Vattenfall has now won the tender to build the 600MW Kriegers Flak project in the waters off Denmark at €49.90/MWh, which is the lowest levelised cost of energy for an offshore wind farm achieved so far. In comparison, Dong Energy’s €72.70/MWh at the 700MW Borssele 1 and 2 schemes, which was announced in July, almost looks pedestrian.
How Vattenfall has been able to score two records in such a short time?
Well, at Kriegers Flak, all transmission costs are set to be covered by Danish grid operator Energinet.dk. This contributes to cost cuts for Vattenfall. However, Dong’s €72.70/MWh at Borssele also discounts transmission costs, so it is a fair comparison.
In our view, this new record owes more to the utility’s strategy over the last three years.

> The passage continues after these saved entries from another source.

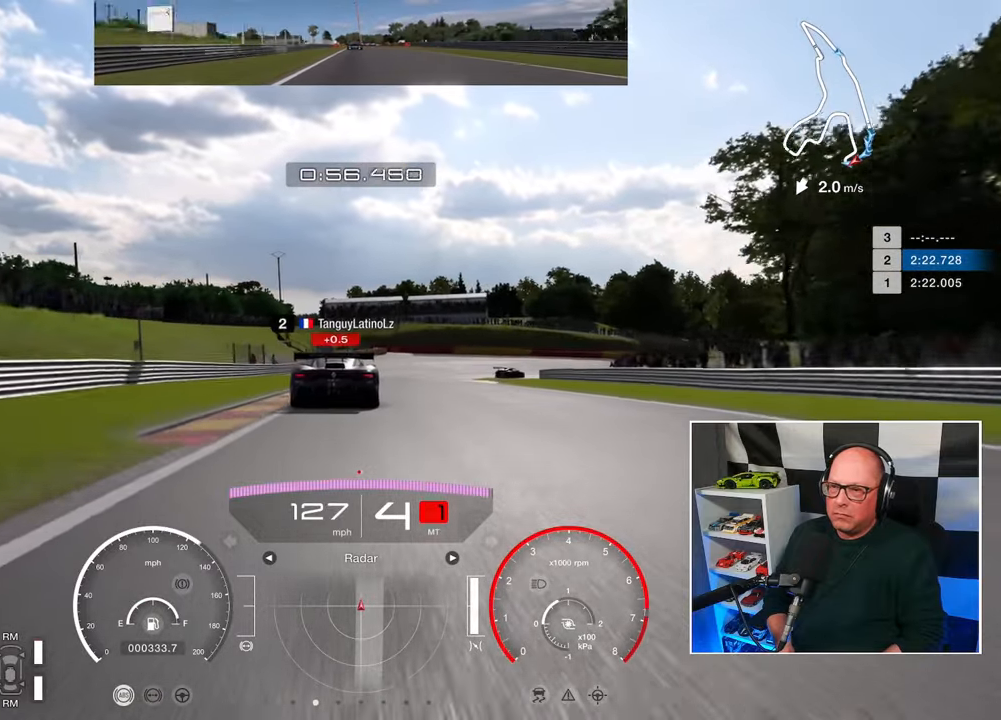
{"buttons": ["L2"], "left_stick": "center", "right_stick": "center", "events": [[83, "L2", "down"], [100, "SQUARE", "down"], [133, "R2", "up"], [183, "SQUARE", "up"]]}
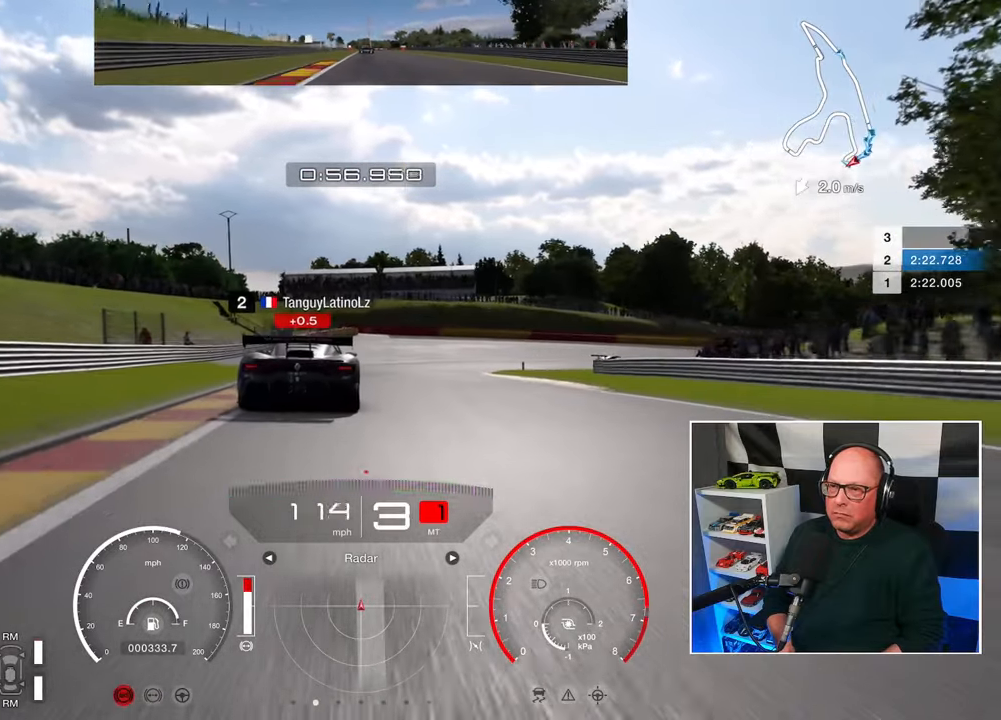
{"buttons": ["L2"], "left_stick": "right", "right_stick": "center", "events": [[400, "left_stick", "right"]]}
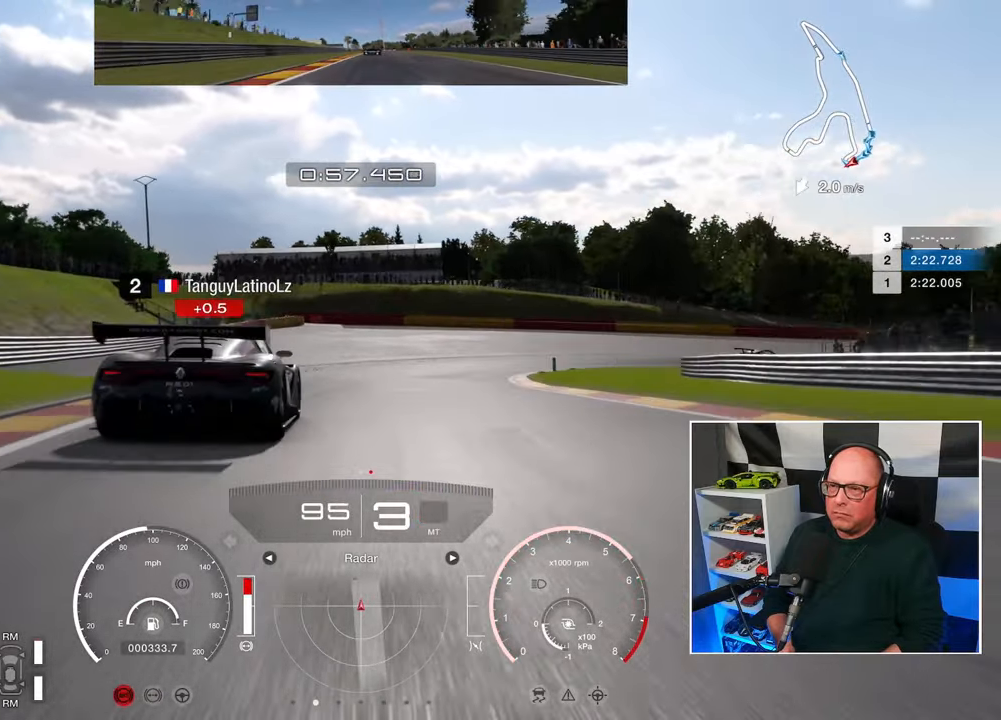
{"buttons": ["L2"], "left_stick": "right", "right_stick": "center", "events": [[383, "SQUARE", "down"], [500, "SQUARE", "up"]]}
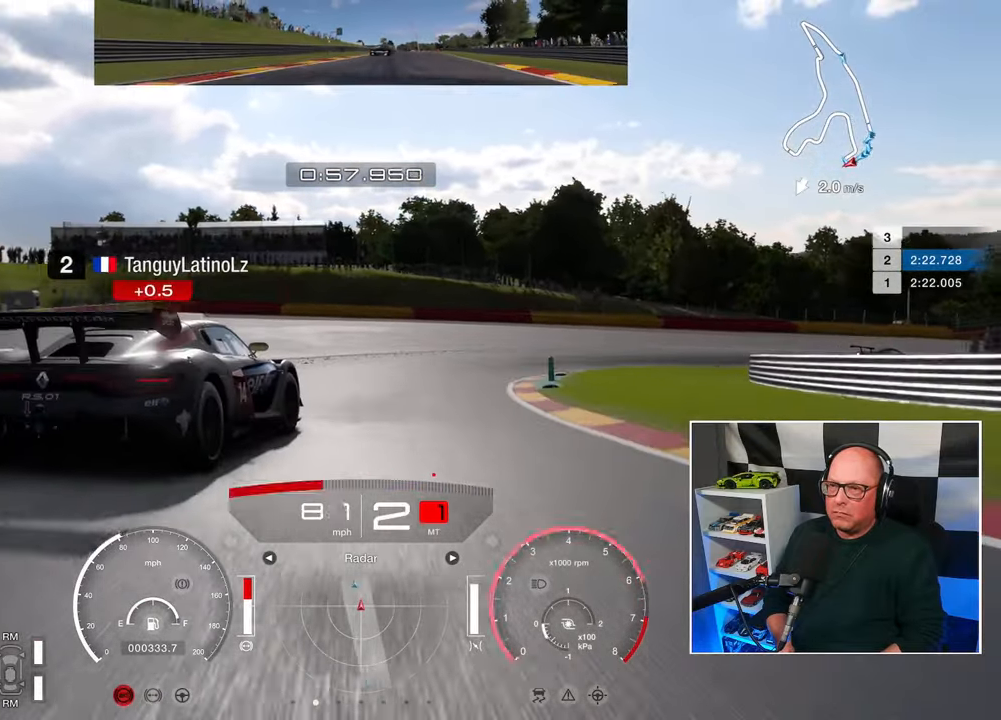
{"buttons": [], "left_stick": "right", "right_stick": "center", "events": [[100, "L3", "down"], [283, "L3", "up"], [367, "L2", "up"]]}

Vattenfall has been focusing more on its wind investments since it started a wider review of its business strategy in 2014, to shift from conventional power to low-emission power sources. It has chosen wind energy as leading resource to drive this shift and, in January 2015, it created a separated division to focus only on the sector. This focus on wind has bolstered Vattenfall’s ability to win tenders. Now it has to deliver the projects.
Overall, falling prices are good news for consumers and the long-term health of the industry. They allow wind to become a cheaper source of energy and, hence, to become more competitive compared to other sources, and attract more investment.
However, ever-cheaper auction prices also squeeze profit margins. The risk is that prices could go so low that they make it more difficult for winning bidders to bring their projects to completion. Vattenfall is betting that ongoing advances in technology and favourable financing conditions, due to record low interest rates, will help to mitigate that risk by the time Kriegers Flak completes in 2021.
And we think it is right to be positive. We have seen in the last few years that cost-cutting in offshore wind happens much faster than we think. If this continues then Vattenfall will be well-placed to benefit.